Georgetown University’s Department of Public Safety, working with George Washington University’s Police Department and the Metropolitan Police Department, has identified a suspect in one of the many cases of laptop theft on Georgetown’s campus this semester.
DPS notified UPD, which believes that he may be a suspect in one of this semester’s many laptop thefts at GWU. According to UPD Chief Kevin Hay, the suspect is not a student at either university.
“We are grateful to Georgetown University police for identifying a suspect in one of their cases, [who] is also a suspect in one of our cases,” he said. “We are pursuing a warrant for his arrest at this time.”
Both Georgetown and GWU recently stepped up security policies in response to the thefts. According to Hay, UPD has dispatched plainclothes officers to catch potential thieves. At Georgetown, DPS constructed a guard station last month outside the Village A apartment complex, where four thefts and two attempted burglaries have been reported since mid-October.

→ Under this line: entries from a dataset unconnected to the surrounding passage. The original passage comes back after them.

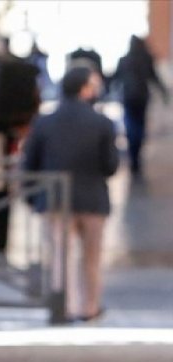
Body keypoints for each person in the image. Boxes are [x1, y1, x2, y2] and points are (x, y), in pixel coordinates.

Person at [21, 66, 119, 323]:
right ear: (85, 89)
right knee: (92, 259)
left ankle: (64, 307)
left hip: (55, 200)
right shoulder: (102, 123)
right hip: (92, 200)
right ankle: (89, 308)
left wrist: (32, 198)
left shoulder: (44, 122)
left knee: (59, 257)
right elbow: (111, 166)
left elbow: (29, 163)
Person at [111, 35, 169, 175]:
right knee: (139, 126)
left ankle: (133, 155)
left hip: (129, 97)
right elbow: (154, 77)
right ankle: (136, 156)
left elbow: (115, 78)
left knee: (131, 126)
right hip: (141, 97)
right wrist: (164, 93)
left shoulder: (125, 60)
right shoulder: (146, 59)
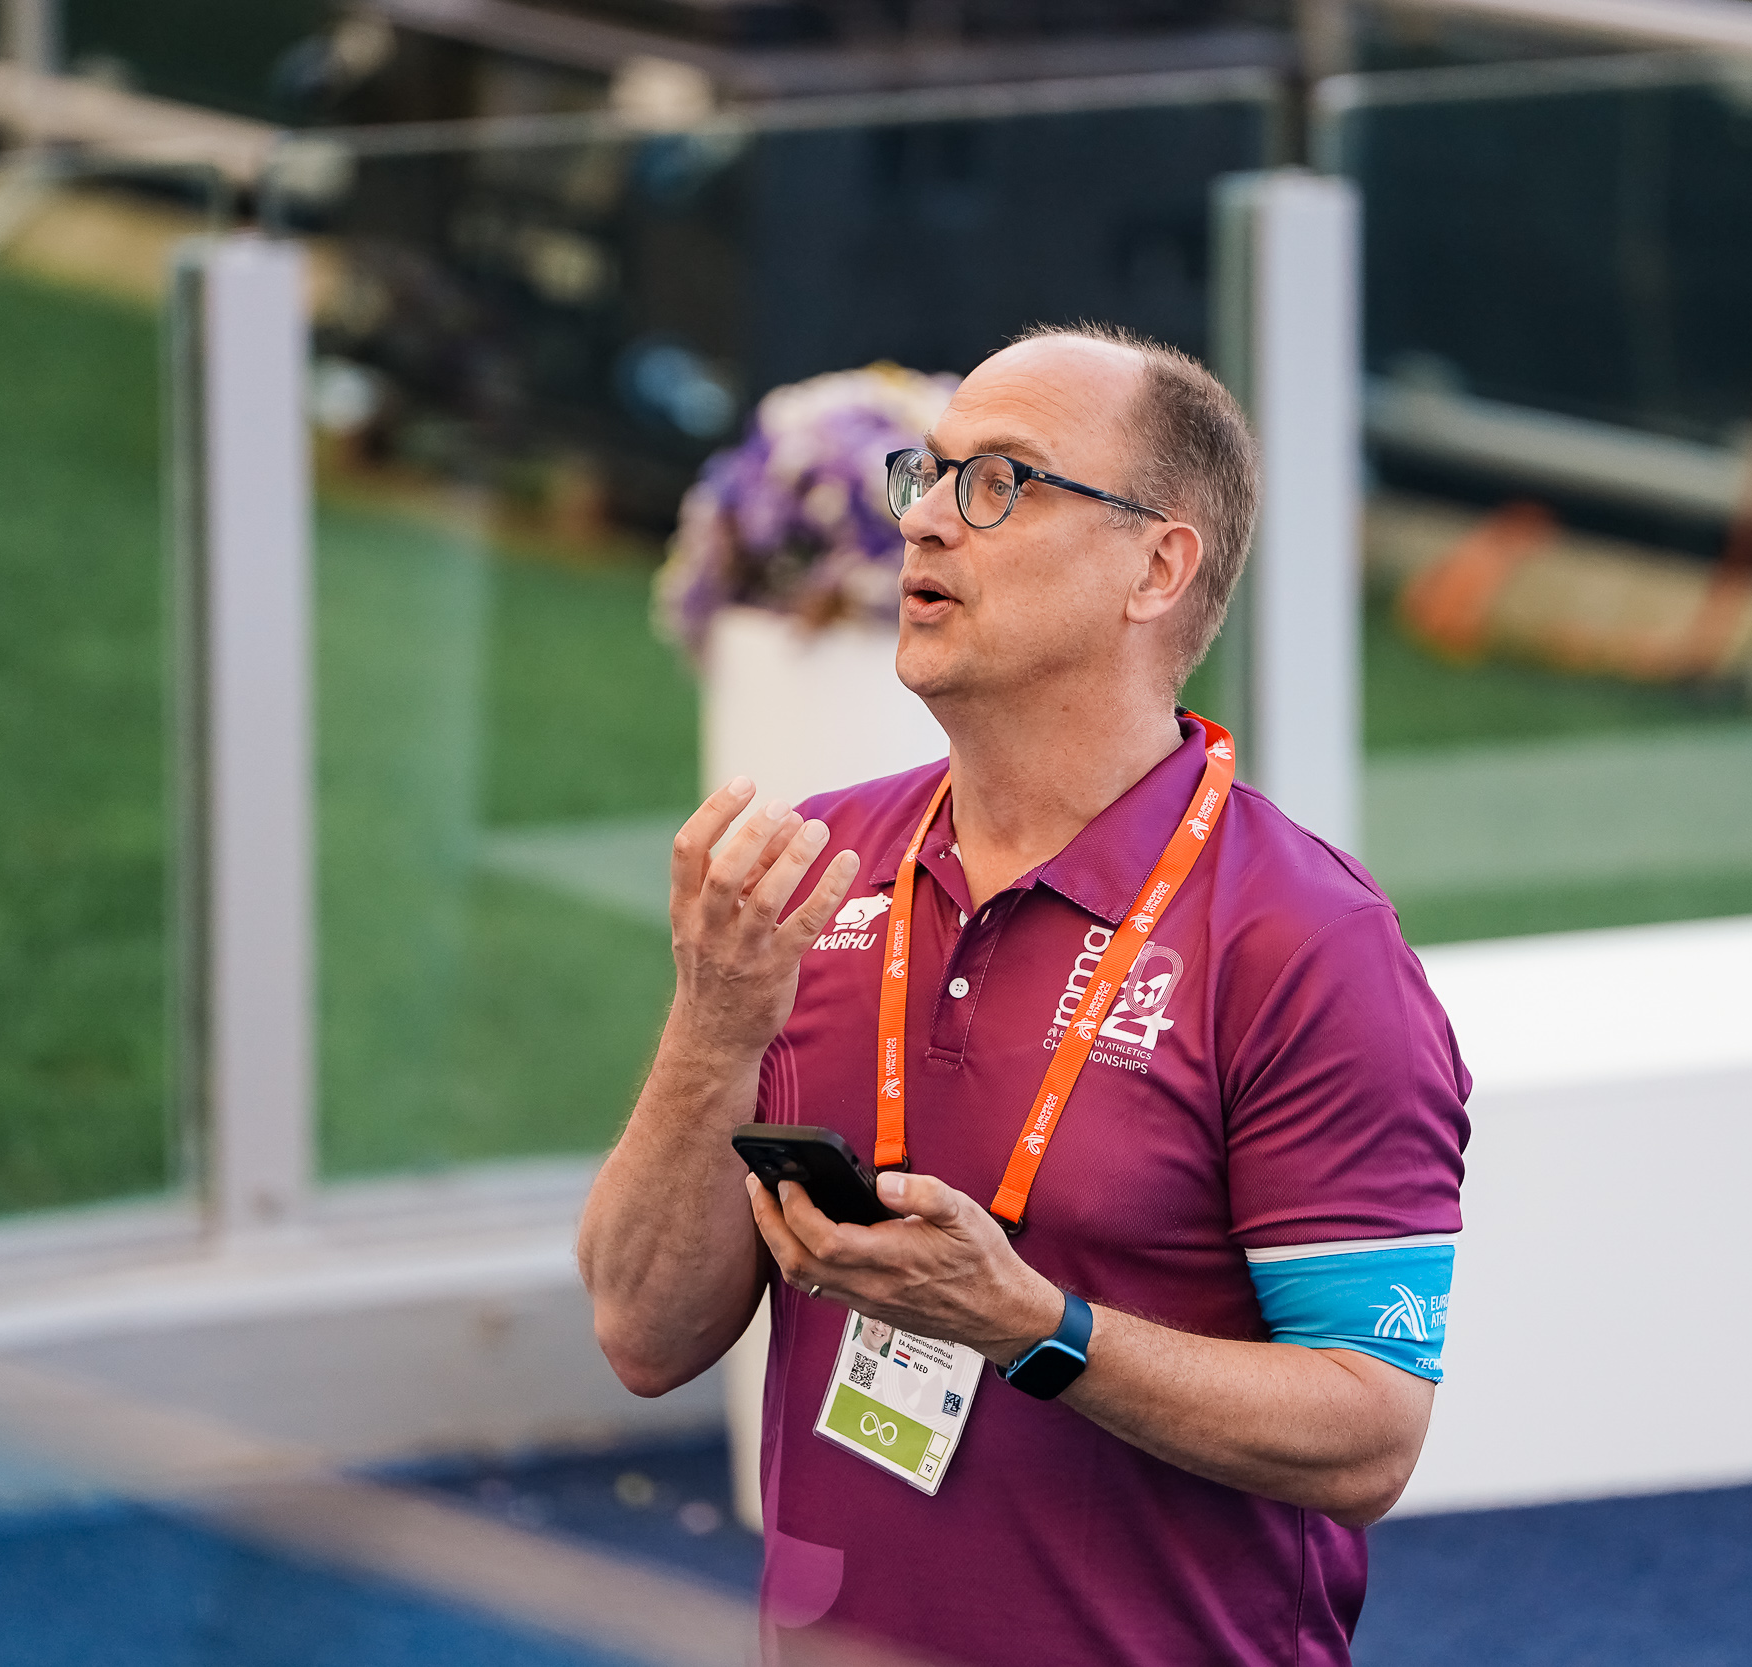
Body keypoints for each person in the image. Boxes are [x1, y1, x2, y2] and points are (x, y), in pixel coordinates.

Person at [577, 324, 1470, 1666]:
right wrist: (715, 1020)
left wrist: (1031, 1328)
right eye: (927, 475)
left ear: (1156, 567)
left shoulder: (1306, 943)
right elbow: (643, 1334)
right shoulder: (820, 869)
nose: (925, 521)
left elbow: (1367, 1434)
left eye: (999, 482)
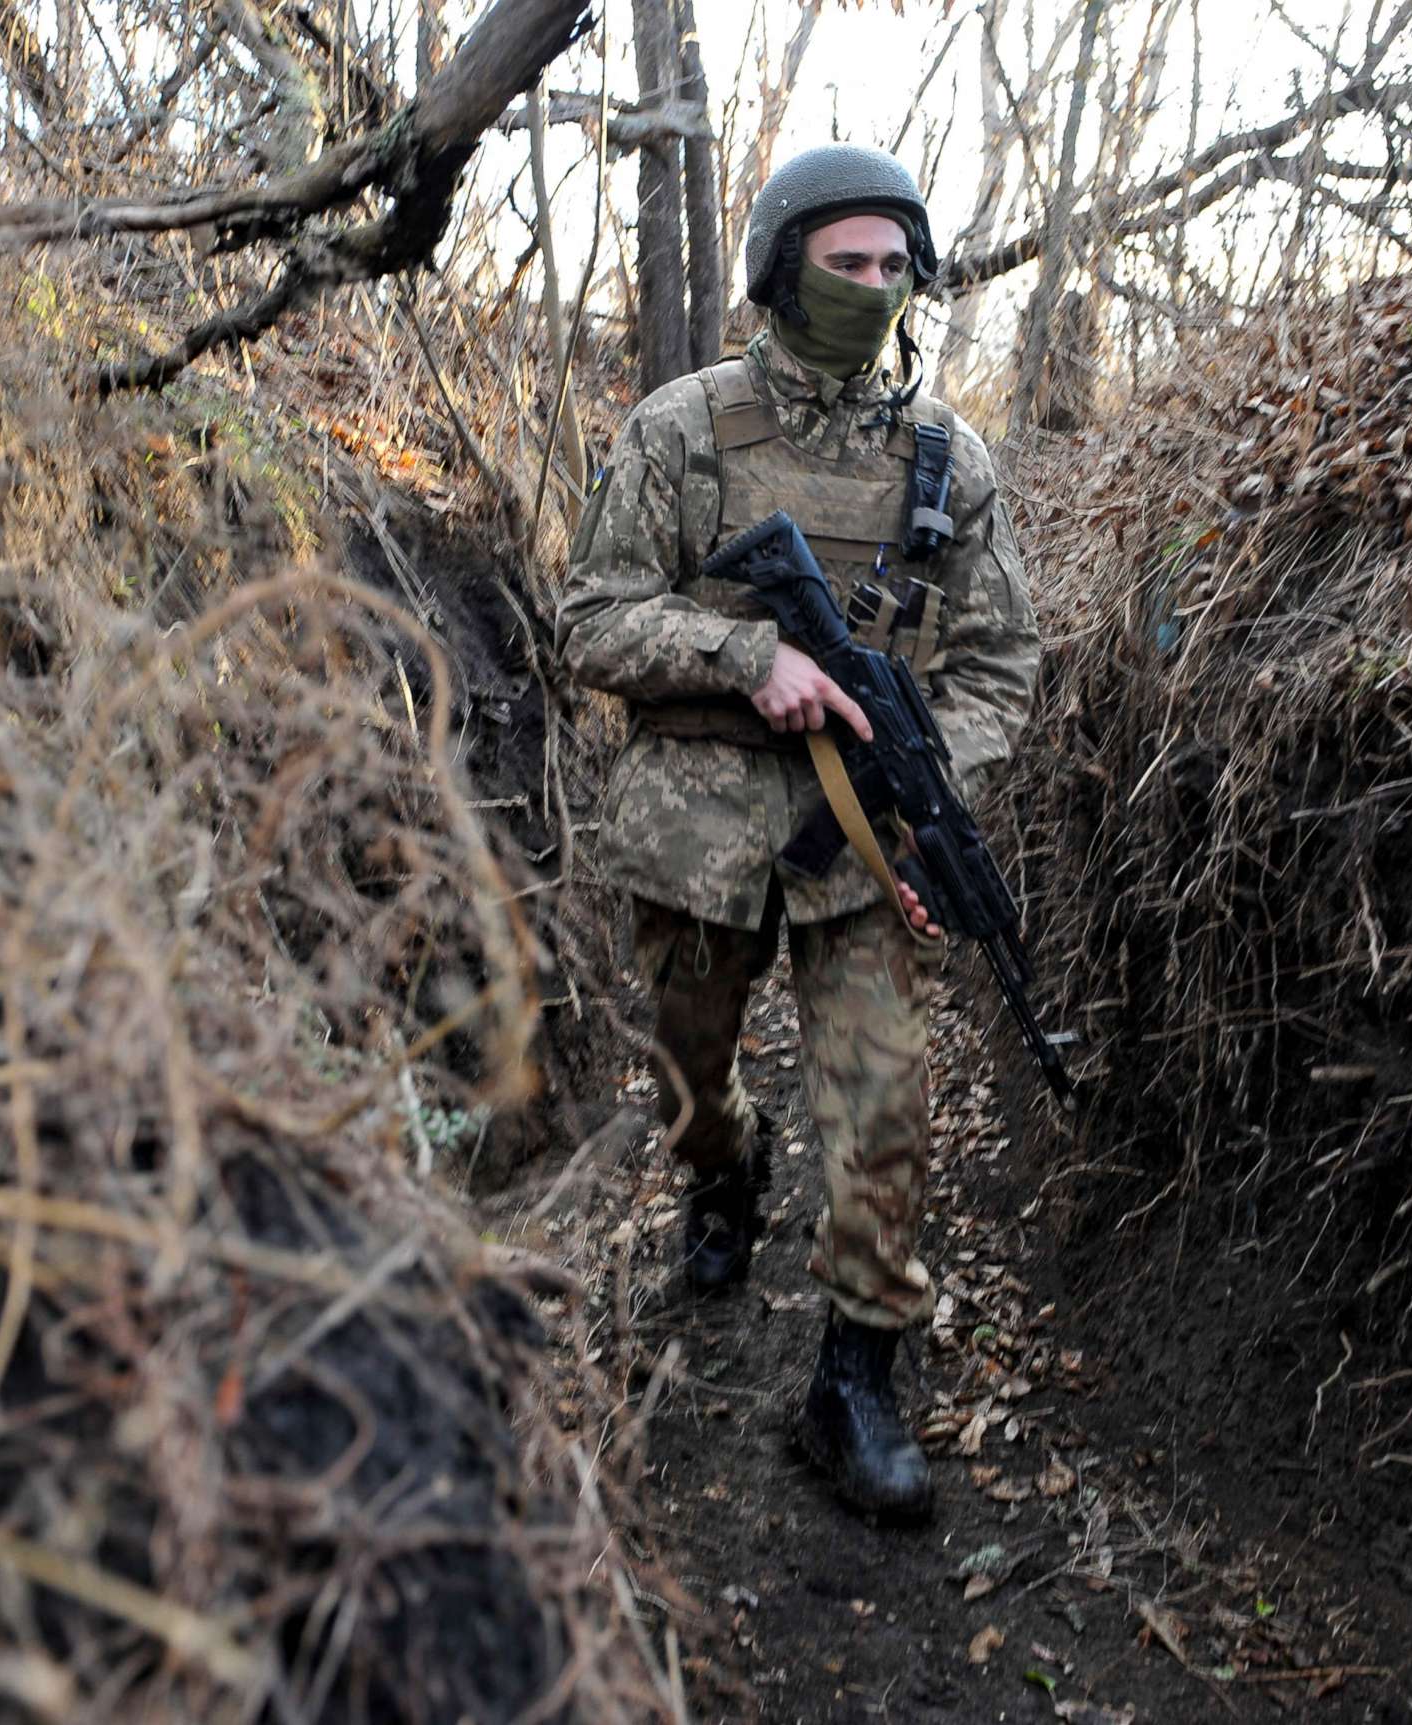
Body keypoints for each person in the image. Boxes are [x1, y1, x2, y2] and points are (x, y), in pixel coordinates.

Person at [555, 144, 1039, 1521]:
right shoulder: (683, 429)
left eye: (896, 268)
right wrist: (745, 654)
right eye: (848, 265)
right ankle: (725, 1174)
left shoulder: (953, 462)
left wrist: (932, 777)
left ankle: (856, 1377)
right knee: (690, 1073)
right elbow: (592, 616)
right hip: (696, 827)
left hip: (868, 836)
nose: (875, 289)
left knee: (887, 1095)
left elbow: (1006, 663)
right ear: (781, 270)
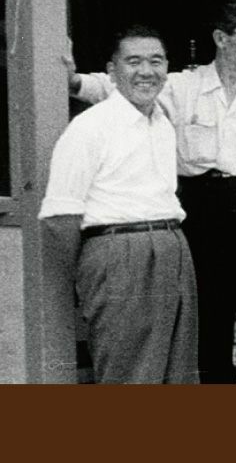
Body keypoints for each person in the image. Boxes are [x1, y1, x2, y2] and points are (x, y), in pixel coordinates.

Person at [68, 0, 236, 384]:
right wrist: (75, 82)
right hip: (201, 214)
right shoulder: (183, 86)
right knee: (208, 325)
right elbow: (120, 88)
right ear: (221, 38)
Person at [40, 26, 198, 384]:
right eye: (134, 61)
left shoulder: (163, 123)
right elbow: (60, 215)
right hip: (118, 254)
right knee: (130, 377)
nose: (146, 71)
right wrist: (93, 268)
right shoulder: (90, 127)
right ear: (112, 72)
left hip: (172, 249)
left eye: (156, 61)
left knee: (179, 375)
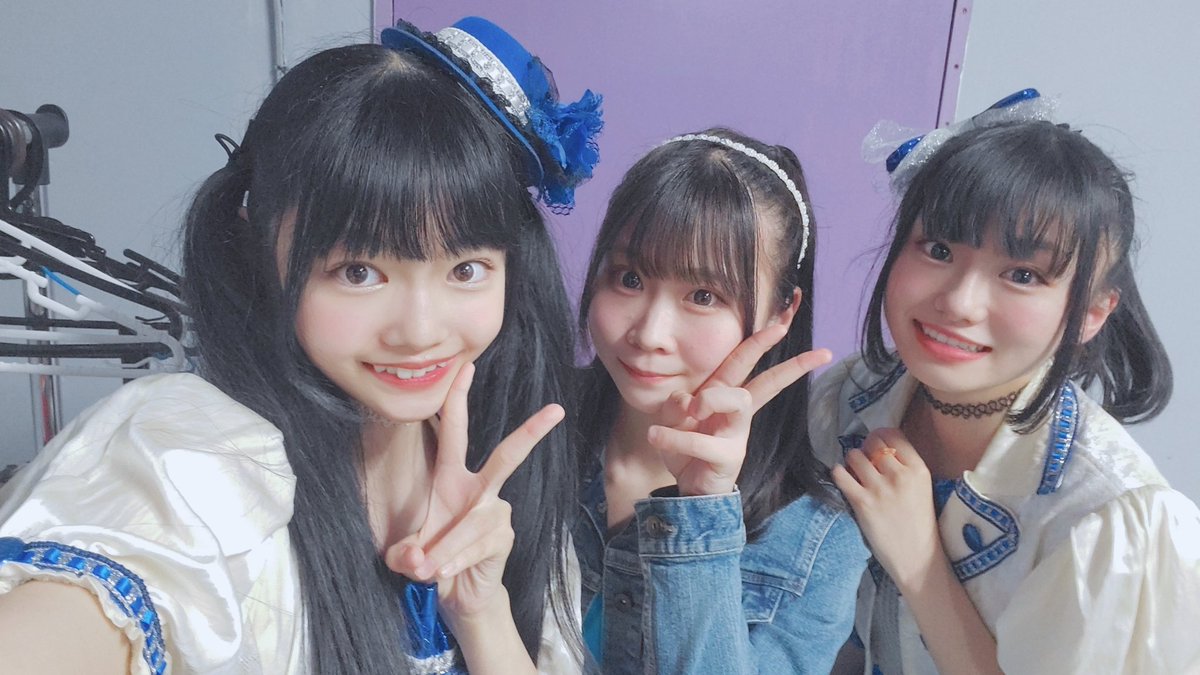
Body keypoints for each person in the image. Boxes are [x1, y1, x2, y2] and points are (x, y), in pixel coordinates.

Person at [0, 16, 602, 675]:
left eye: (465, 269)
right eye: (358, 272)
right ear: (260, 248)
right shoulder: (199, 457)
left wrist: (481, 611)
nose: (420, 330)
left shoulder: (500, 478)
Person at [817, 97, 1200, 674]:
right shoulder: (846, 395)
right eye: (939, 249)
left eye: (1022, 275)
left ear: (1092, 312)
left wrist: (922, 565)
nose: (959, 303)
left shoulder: (1107, 519)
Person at [572, 128, 869, 674]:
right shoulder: (521, 427)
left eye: (703, 296)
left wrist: (700, 511)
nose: (650, 333)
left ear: (782, 311)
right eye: (629, 278)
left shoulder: (820, 539)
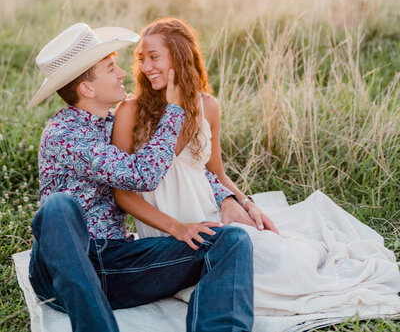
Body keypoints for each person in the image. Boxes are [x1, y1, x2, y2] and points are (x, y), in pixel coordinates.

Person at [112, 17, 400, 320]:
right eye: (141, 59)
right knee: (252, 288)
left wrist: (246, 203)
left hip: (211, 221)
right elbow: (124, 195)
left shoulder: (207, 106)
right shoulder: (130, 112)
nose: (145, 67)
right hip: (168, 235)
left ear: (180, 57)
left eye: (154, 57)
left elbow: (217, 174)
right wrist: (177, 228)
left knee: (289, 268)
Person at [28, 22, 255, 332]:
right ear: (87, 88)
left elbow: (179, 169)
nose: (123, 73)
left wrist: (228, 196)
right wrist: (174, 111)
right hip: (61, 272)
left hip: (116, 265)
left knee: (230, 241)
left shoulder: (117, 120)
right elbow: (143, 174)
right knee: (58, 208)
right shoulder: (65, 133)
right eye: (110, 68)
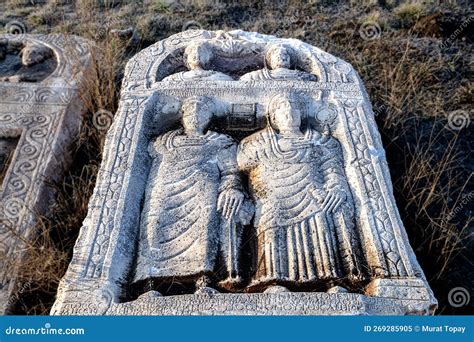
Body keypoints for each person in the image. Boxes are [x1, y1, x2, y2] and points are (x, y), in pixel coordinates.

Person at [237, 94, 363, 291]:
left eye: (293, 109)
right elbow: (243, 162)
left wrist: (336, 187)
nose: (289, 113)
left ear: (302, 114)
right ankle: (274, 279)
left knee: (322, 214)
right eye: (282, 109)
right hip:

In a Nov. 5 email addressed to Village A residents, DPS Associate Director Joseph Smith and Residence Life Director Stephanie Lynch promised that the University had adopted new security measures, such as assigning officers to additional patrol routes in the area to keep the apartment complex safe.
“The Department of Public Safety is working closely with Metropolitan Police Department regarding the ongoing investigation of recent incidents and to enhance MPD presence in the areas adjacent to campus,” they wrote.
DPS officers also posted signs in Lauinger Library, where 16 laptops were reported stolen this semester, to warn students against leaving their possessions unattended. However, current investigations remain under wraps.
“We are running undercover operations across campus and coordinating with local law enforcement and other university police and security teams,” Rachel Pugh, Georgetown’s director of media relations, wrote in an email. She added that investigations are ongoing.
At a Nov. 29 Advisory Neighborhood Committee meeting, MPD Lieutenant John Hedgecock stated that similar thefts were occurring at American University.
“We are examining them to see if there is a link,” Hedgecock said.
However, laptop thefts have only surged at Georgetown and GWU. American University Police representative Adam Cooper claims that laptop thefts on campus are similar to those in previous years.
“AU is always working with the other schools and sharing information with them,” he said. “We’ve seen 20 cases involving 23 laptops.”
Cooper attributed American’s relatively lower levels of theft to a grant that funded a camera surveillance system in the campus library, which aided an investigation that led to an arrest.
“Before the cameras were installed, 56 percent of thefts used to occur in the library,” he said. “After the system was announced in October of 2009, this dropped to 15 percent.”